The following is an extract of a descriptive piece written for Malaysiakini by Mariam Mokhtar about a dialogue in London with the Penang Chief Minister.
The question that irked Lim was as innocuous as those that preceded it, but they brought passion to Lim. They were about the sustainability of development in Penang, hillside development and the threat posed to the breeding grounds of fish, by land reclamation.
Lim’s body language betrayed the touching of a raw nerve. He shot forward in his seat like a sprinter from the starting blocks. The pulse on his right temple throbbed. His voice rose and he bellowed, “These are outright lies, and I will sue anyone who says that. I will sue them and I have sued them.” His indignation caused a ripple of laughter.
Lim was riveting. The audience was enraptured although one cannot decide whether it was because Lim lost his calm composure, or whether it was because the audience was moved by his passion for Penang. He is not a native Penangite, but has embraced his adopted state with enthusiasm and energy. Some claim that Lim was in the right place at the right time when he won his seat in Penang.
The animated Lim raised a few eyebrows.
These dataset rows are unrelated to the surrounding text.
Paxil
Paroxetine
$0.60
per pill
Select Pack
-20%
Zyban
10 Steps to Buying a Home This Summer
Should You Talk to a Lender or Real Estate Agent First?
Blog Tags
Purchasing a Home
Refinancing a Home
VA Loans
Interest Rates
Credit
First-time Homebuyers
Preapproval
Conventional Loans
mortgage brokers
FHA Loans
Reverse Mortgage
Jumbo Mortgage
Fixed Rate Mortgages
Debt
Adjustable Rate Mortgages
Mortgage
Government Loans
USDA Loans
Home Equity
He did not mince his words, and warned against making baseless accusations, and the crowd loved it. He added, “I challenge anyone who says that the Penang state government has granted massive land reclamation rights. These are scurrilous attacks. We stand by what we have achieved. We will defend (our achievements) with our lives.”
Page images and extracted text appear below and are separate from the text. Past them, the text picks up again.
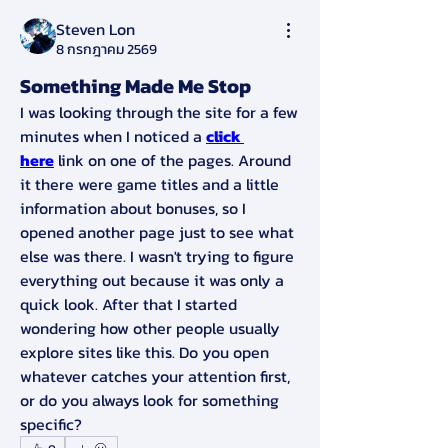
Steven Lon
8 กรกฎาคม 2569
Something Made Me Stop
I was looking through the site for a few 
minutes when I noticed a 
click 
here
 link on one of the pages. Around 
it there were game titles and a little 
information about bonuses, so I 
opened another page just to see what 
else was there. I wasn't trying to figure 
everything out because it was only a 
quick look. After that I started 
wondering how other people usually 
explore sites like this. Do you open 
whatever catches your attention first, 
or do you always look for something 
specific?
He advised those who were unhappy, to sue the BN government for contracts made before DAP’s time, like Tanjung Pinang Two. In 1995, BN sold reclaimed land for RM1 per square foot, instead of RM60 per sq ft, which was the prevailing rate at the time.
Lim brushed aside the criticism by saying that it was typical of the NGOs who are aligned to Umno Baru, and that Unesco has awarded Penang heritage status.
He is misinformed. These were questions garnered from ordinary Penangites, and not NGOs which are aligned with the Umno Baru opposition in Penang.
Despite his harsh rebuttal of the allegation of unsustainable development, members of the audience admitted that they would rather have him as leader than a corrupt Umno Baru or BN chief minister; the good he has done outweighs the criticism.
Lim said, “Penang is cleaner and greener now. Please don’t blame us for the wrongs of the previous BN government. We are not perfect, but we have a plan to resolve issues like public transport. You can attack me for anything, but do not attack our integrity.”
What about the land reclaimed by E & O under rights granted by the previous BN administration: 110 acres of this are to be handed over to the state government, which will then hand them over to Zenith, the tunnel developer. Zenith has already entered into a joint venture with Ewein to undertake property development on some of this land. Was that part of the original BN deal – or something more recent?
What is your view? Has development in Penang been sustainable so far?